Never mind that I hadn’t really sewn anything before. My grandma taught me how to use a sewing machine when I was little. She is probably also how I learned to knit and crochet, although I barely remember how and never learned to start the first row. The extent of my sewing skills was basically holding fabric scraps against Barbie dolls, hand stitching an outfit inside out, and learning through osmosis when my mom was going through one of her crafty phases. Still, how hard could it be?

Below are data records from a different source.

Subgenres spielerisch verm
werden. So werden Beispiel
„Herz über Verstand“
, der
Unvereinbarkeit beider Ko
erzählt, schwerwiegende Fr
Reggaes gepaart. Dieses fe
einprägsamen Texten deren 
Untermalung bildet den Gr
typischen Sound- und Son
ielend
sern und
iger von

I had a moment of brilliance when I started. I decided to make a “practice quilt” before starting on the baby’s project so I wouldn’t totally screw hers up. That practice quilt is now known affectionately as the Ugly Quilt and still isn’t finished. My first square—which I quickly learned from google is called a “block”—wouldn’t lay flat. I had to google a whole new set of block options that weren’t so involved. Only later did I find out that even professional quilters use tricks (like breaking parallelograms into triangles) to sew their blocks more easily. Tell me which version below looks easier:

quilting blog 1 by EastDakotaQuilter

 

(In case it’s not obvious, I tried version 2 with the Ugly Quilt.) This is the difference between the way version 2 bubbled versus the comparatively little bubbling after I adapted:

bubble comparison by EastDakotaQuilter

Once I settled on an easier pattern for the baby quilt, things went much more smoothly. I used simple squares:

easy block by EastDakotaQuilter

Since my old roommate and her husband use nicknames for each other (in Gujarati) that are birds, I selected a variety of bird-related prints. One of the birds I incorporated was an owl because she remembered I wore owl socks to the bar exam the year we lived together; it was a way for me to be part of the baby’s life! Considering how little experience I had (AND HOW LITTLE MEASURING I DID!), I was excited by the result.

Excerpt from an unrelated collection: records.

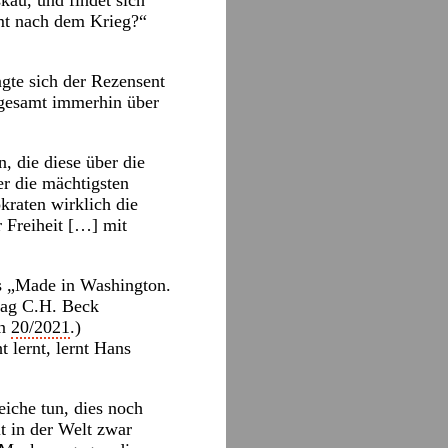
kau, und findet sich
mt nach dem Krieg?“
ragte sich der Rezensent
sgesamt immerhin über
, die diese über die
er die mächtigsten
okraten wirklich die
r Freiheit […] mit
rs „Made in Washington.
lag C.H. Beck
en
20/2021
.)
 lernt, lernt Hans
eiche tun, dies noch
t in der Welt zwar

full length bird quilt top by EastDakotaQuilter

2011 bird quilt by EastDakotaQuilter

binding on bird quilt top by EastDakotaQuilter

Here’s the back:

backing by EastDakotaQuilter

And finally, a progress shot:

progress by EastDakotaQuilter

I have been an avid Pinterest stalker and google searcher ever since, always looking for inspiration either to copy with my own fabrics or to incorporate into an otherwise original idea. I hope my skill improves with each project. I’m impatient, so improvement may prove a little slow!